Coronavirus Nucleocapsid Proteins/genetics , SARS-CoV-2/genetics , Amino Acid Substitution , COVID-19/epidemiology , COVID-19/virology , Coronavirus Nucleocapsid Proteins/chemistry , Coronavirus Nucleocapsid Proteins/metabolism , Evolution, Molecular , Genes, Viral , Genome, Viral , Molecular Dynamics Simulation , Mutation , Phosphoproteins/chemistry , Phosphoproteins/genetics , Phosphoproteins/metabolism , Protein Binding , Protein Conformation
INTRODUCTION: Effective sanitation strategies for poultry farms require an appropriate selection of the disinfectant based on the contaminants present and their sensitivity to the disinfectants.
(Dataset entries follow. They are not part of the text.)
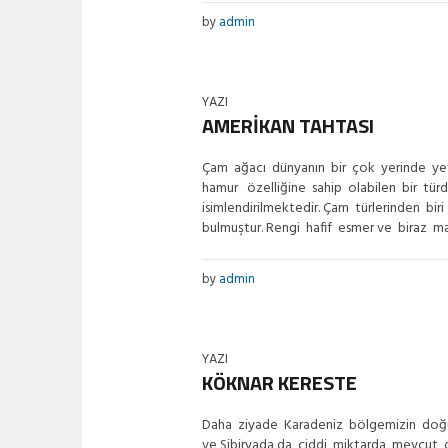
by
admin
YAZI
AMERİKAN TAHTASI
Çam ağacı dünyanın bir çok yerinde yet
hamur özelliğine sahip olabilen bir türd
isimlendirilmektedir. Çam türlerinden b
bulmuştur. Rengi hafif esmer ve biraz mat,
by
admin
YAZI
KÖKNAR KERESTE
Daha ziyade Karadeniz bölgemizin doğu, 
ve Sibiryada da ciddi miktarda mevcut o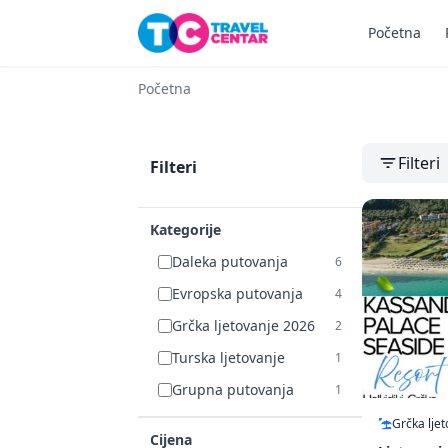
Početna
Početna
Filteri
Filteri
Kategorije
Daleka putovanja
6
Evropska putovanja
4
Grčka ljetovanje 2026
2
Turska ljetovanje
1
Grupna putovanja
1
Grčka lje
Cijena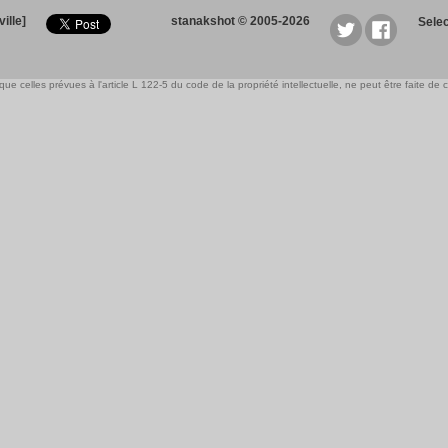
ille]
stanakshot © 2005-2026
Sele
e celles prévues à l'article L 122-5 du code de la propriété intellectuelle, ne peut être faite de ce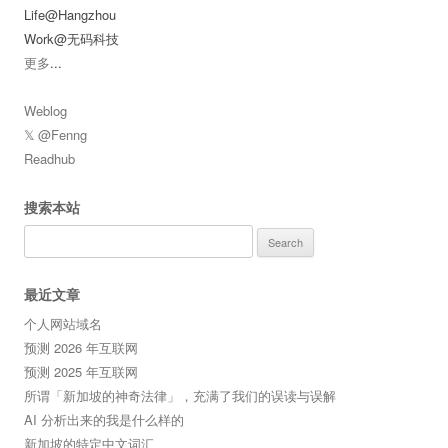
Life@Hangzhou
Work@无码科技
更多
...
Weblog
𝕏 @Fenng
Readhub
搜索本站
Search
for:
最近文章
个人网站域名
预测 2026 年互联网
预测 2025 年互联网
所谓「新加坡的神奇法律」，充满了我们的误读与误解
AI 分析出来的我是什么样的
新加坡的特定中文词汇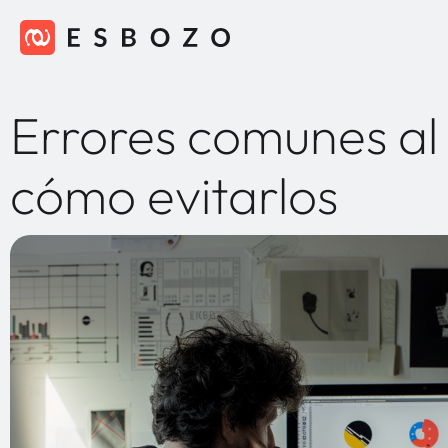
Errores comunes al 
cómo evitarlos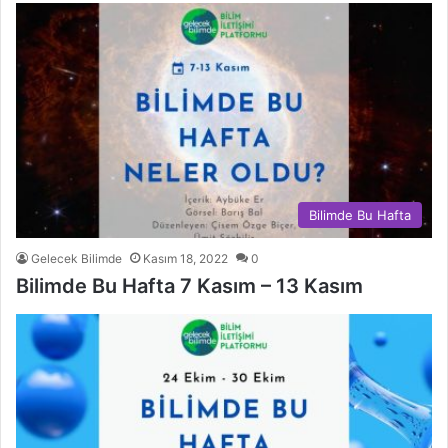
Bilimde Bu Hafta
Gelecek Bilimde
Kasım 18, 2022
0
Bilimde Bu Hafta 7 Kasım – 13 Kasım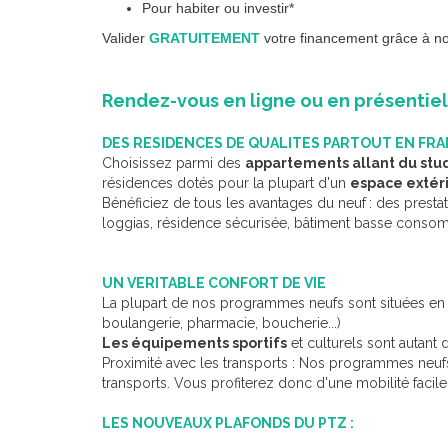
Pour habiter ou investir*
Valider
GRATUITEMENT
votre financement grâce à not
Rendez-vous en ligne ou en présentie
DES RESIDENCES DE QUALITES PARTOUT EN FR
Choisissez parmi des
appartements allant du stud
résidences dotés pour la plupart d'un
espace extér
Bénéficiez de tous les avantages du neuf
: des prestat
loggias, résidence sécurisée, bâtiment basse consom
UN VERITABLE CONFORT DE VIE
La plupart de nos programmes neufs sont situées en 
boulangerie, pharmacie, boucherie...)
Les équipements sportifs
et culturels sont autant d
Proximité avec les transports : Nos programmes neufs
transports. Vous profiterez donc d'une mobilité facile 
LES NOUVEAUX PLAFONDS DU PTZ :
AIM: The current study investigated the prevalence of streptococci/micrococci in poultry farms of Bangladesh and the efficacy of commercial disinfectants (Savlon, Lysol, Quatovet, Virkon S, and Virocid) along with alcohol against these pathogens to adopt appropriate strategies. MATERIALS AND METHODS: Conventional approaches and the 16S rRNA gene sequencing were performed to confirm the isolates at the species level along with microtiter biofilm assay to determine their biofilm-forming ability. Efficacy of the disinfectants was tested against those isolates using agar well diffusion and minimum inhibitory concentration (MIC) test by broth dilution method using different dilutions of the disinfectants. RESULTS: Staphylococcus lentus (n = 32), Micrococcus luteus (n = 7), and Micrococcus aloeverae (n = 4) were confirmed among 102 presumptively screened streptococci/micrococci isolates from 43 samples. No single disinfectant showed equally high efficacy against all three bacterial species in agar well diffusion test, although Virocid showed the lowest MIC against all three of them. Lysol was least effective among the commercial disinfectants by both MIC and diffusion method, although each commercial disinfectant was more effective than alcohol. Considering both the average diameter of the inhibition zones and the MIC values, efficacy can be interpreted as Virocid > Quatovet > Savlon > Virkon S > Lysol. Although the efficacy decreased with decreasing concentration, the disinfectants retained a satisfactory level of efficacy at 50% concentration. Among test pathogens, M. aloeverae was the most sensitive to the disinfectants and the weakest biofilm producers, whereas 4/14 S. lentus and 1/5 M. luteus were strong biofilm producers, which may cause more reduction in the efficacy in environmental conditions. CONCLUSION: As no ideal disinfectant was found in the study, the efficacy of the disinfectants should be routinely evaluated and validated to ensure the sanitation standards in the poultry sector.